» **Task**:
Output every line of the data below, unchanged and in the same order.

____

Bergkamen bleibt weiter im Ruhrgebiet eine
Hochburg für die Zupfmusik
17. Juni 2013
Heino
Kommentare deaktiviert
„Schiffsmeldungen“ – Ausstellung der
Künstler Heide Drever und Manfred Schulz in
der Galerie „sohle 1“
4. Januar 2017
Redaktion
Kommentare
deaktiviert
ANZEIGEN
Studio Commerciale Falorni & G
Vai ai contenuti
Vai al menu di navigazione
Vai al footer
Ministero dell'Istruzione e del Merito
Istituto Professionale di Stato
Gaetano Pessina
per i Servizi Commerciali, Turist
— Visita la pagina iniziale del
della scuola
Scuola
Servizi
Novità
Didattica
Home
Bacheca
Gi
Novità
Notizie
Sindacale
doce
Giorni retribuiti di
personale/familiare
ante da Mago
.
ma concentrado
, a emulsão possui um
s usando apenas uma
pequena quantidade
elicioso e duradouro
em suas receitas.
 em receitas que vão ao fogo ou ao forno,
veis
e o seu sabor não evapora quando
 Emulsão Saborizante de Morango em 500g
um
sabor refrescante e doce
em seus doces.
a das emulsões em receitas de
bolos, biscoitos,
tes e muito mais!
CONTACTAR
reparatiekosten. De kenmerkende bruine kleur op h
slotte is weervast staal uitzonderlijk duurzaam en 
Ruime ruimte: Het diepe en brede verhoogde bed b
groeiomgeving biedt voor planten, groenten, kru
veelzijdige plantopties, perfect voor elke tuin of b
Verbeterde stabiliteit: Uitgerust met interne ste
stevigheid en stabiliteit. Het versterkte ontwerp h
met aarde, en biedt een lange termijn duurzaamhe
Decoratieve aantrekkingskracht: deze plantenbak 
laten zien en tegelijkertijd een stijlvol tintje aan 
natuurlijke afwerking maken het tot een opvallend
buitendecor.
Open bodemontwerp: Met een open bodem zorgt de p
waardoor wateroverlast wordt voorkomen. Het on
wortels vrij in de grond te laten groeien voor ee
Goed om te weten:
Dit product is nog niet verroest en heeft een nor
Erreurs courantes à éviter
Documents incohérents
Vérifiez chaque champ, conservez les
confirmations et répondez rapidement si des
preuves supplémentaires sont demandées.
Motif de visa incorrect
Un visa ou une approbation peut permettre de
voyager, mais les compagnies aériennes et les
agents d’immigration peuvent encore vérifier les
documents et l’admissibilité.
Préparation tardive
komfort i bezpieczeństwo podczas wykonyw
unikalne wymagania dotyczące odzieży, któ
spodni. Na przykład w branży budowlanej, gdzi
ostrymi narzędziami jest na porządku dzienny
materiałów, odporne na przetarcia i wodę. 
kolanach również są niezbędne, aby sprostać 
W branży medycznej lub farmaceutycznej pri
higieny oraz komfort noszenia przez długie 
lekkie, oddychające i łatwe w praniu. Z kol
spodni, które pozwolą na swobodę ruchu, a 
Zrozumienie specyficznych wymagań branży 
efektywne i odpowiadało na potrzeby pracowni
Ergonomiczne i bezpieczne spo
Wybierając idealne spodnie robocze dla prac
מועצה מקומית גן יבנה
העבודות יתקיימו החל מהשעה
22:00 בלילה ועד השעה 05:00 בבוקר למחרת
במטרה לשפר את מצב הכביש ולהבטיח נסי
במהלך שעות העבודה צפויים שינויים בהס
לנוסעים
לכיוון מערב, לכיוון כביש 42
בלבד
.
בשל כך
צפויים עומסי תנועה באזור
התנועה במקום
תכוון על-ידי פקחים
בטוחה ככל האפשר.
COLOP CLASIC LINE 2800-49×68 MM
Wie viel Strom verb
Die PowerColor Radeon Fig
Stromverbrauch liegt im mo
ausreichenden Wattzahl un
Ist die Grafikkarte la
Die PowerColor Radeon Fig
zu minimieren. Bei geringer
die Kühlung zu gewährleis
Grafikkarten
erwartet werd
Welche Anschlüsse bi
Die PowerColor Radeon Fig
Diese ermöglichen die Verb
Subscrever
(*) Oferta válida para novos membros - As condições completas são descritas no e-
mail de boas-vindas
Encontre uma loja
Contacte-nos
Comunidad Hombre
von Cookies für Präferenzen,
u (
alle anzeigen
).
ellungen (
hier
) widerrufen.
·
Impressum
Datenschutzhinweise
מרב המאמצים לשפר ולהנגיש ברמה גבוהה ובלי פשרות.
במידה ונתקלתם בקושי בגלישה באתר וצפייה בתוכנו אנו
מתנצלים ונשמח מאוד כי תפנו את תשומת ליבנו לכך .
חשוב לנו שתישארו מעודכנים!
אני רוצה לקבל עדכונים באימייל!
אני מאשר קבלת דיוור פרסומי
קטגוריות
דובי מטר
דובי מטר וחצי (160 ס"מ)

____

» **Answer to the problem**:
Bergkamen bleibt weiter im Ruhrgebiet eine
Hochburg für die Zupfmusik
17. Juni 2013
Heino
Kommentare deaktiviert
„Schiffsmeldungen“ – Ausstellung der
Künstler Heide Drever und Manfred Schulz in
der Galerie „sohle 1“
4. Januar 2017
Redaktion
Kommentare
deaktiviert
ANZEIGEN
Studio Commerciale Falorni & G
Vai ai contenuti
Vai al menu di navigazione
Vai al footer
Ministero dell'Istruzione e del Merito
Istituto Professionale di Stato
Gaetano Pessina
per i Servizi Commerciali, Turist
— Visita la pagina iniziale del
della scuola
Scuola
Servizi
Novità
Didattica
Home
Bacheca
Gi
Novità
Notizie
Sindacale
doce
Giorni retribuiti di
personale/familiare
ante da Mago
.
ma concentrado
, a emulsão possui um
s usando apenas uma
pequena quantidade
elicioso e duradouro
em suas receitas.
 em receitas que vão ao fogo ou ao forno,
veis
e o seu sabor não evapora quando
 Emulsão Saborizante de Morango em 500g
um
sabor refrescante e doce
em seus doces.
a das emulsões em receitas de
bolos, biscoitos,
tes e muito mais!
CONTACTAR
reparatiekosten. De kenmerkende bruine kleur op h
slotte is weervast staal uitzonderlijk duurzaam en 
Ruime ruimte: Het diepe en brede verhoogde bed b
groeiomgeving biedt voor planten, groenten, kru
veelzijdige plantopties, perfect voor elke tuin of b
Verbeterde stabiliteit: Uitgerust met interne ste
stevigheid en stabiliteit. Het versterkte ontwerp h
met aarde, en biedt een lange termijn duurzaamhe
Decoratieve aantrekkingskracht: deze plantenbak 
laten zien en tegelijkertijd een stijlvol tintje aan 
natuurlijke afwerking maken het tot een opvallend
buitendecor.
Open bodemontwerp: Met een open bodem zorgt de p
waardoor wateroverlast wordt voorkomen. Het on
wortels vrij in de grond te laten groeien voor ee
Goed om te weten:
Dit product is nog niet verroest en heeft een nor
Erreurs courantes à éviter
Documents incohérents
Vérifiez chaque champ, conservez les
confirmations et répondez rapidement si des
preuves supplémentaires sont demandées.
Motif de visa incorrect
Un visa ou une approbation peut permettre de
voyager, mais les compagnies aériennes et les
agents d’immigration peuvent encore vérifier les
documents et l’admissibilité.
Préparation tardive
komfort i bezpieczeństwo podczas wykonyw
unikalne wymagania dotyczące odzieży, któ
spodni. Na przykład w branży budowlanej, gdzi
ostrymi narzędziami jest na porządku dzienny
materiałów, odporne na przetarcia i wodę. 
kolanach również są niezbędne, aby sprostać 
W branży medycznej lub farmaceutycznej pri
higieny oraz komfort noszenia przez długie 
lekkie, oddychające i łatwe w praniu. Z kol
spodni, które pozwolą na swobodę ruchu, a 
Zrozumienie specyficznych wymagań branży 
efektywne i odpowiadało na potrzeby pracowni
Ergonomiczne i bezpieczne spo
Wybierając idealne spodnie robocze dla prac
מועצה מקומית גן יבנה
העבודות יתקיימו החל מהשעה
22:00 בלילה ועד השעה 05:00 בבוקר למחרת
במטרה לשפר את מצב הכביש ולהבטיח נסי
במהלך שעות העבודה צפויים שינויים בהס
לנוסעים
לכיוון מערב, לכיוון כביש 42
בלבד
.
בשל כך
צפויים עומסי תנועה באזור
התנועה במקום
תכוון על-ידי פקחים
בטוחה ככל האפשר.
COLOP CLASIC LINE 2800-49×68 MM
Wie viel Strom verb
Die PowerColor Radeon Fig
Stromverbrauch liegt im mo
ausreichenden Wattzahl un
Ist die Grafikkarte la
Die PowerColor Radeon Fig
zu minimieren. Bei geringer
die Kühlung zu gewährleis
Grafikkarten
erwartet werd
Welche Anschlüsse bi
Die PowerColor Radeon Fig
Diese ermöglichen die Verb
Subscrever
(*) Oferta válida para novos membros - As condições completas são descritas no e-
mail de boas-vindas
Encontre uma loja
Contacte-nos
Comunidad Hombre
von Cookies für Präferenzen,
u (
alle anzeigen
).
ellungen (
hier
) widerrufen.
·
Impressum
Datenschutzhinweise
מרב המאמצים לשפר ולהנגיש ברמה גבוהה ובלי פשרות.
במידה ונתקלתם בקושי בגלישה באתר וצפייה בתוכנו אנו
מתנצלים ונשמח מאוד כי תפנו את תשומת ליבנו לכך .
חשוב לנו שתישארו מעודכנים!
אני רוצה לקבל עדכונים באימייל!
אני מאשר קבלת דיוור פרסומי
קטגוריות
דובי מטר
דובי מטר וחצי (160 ס"מ)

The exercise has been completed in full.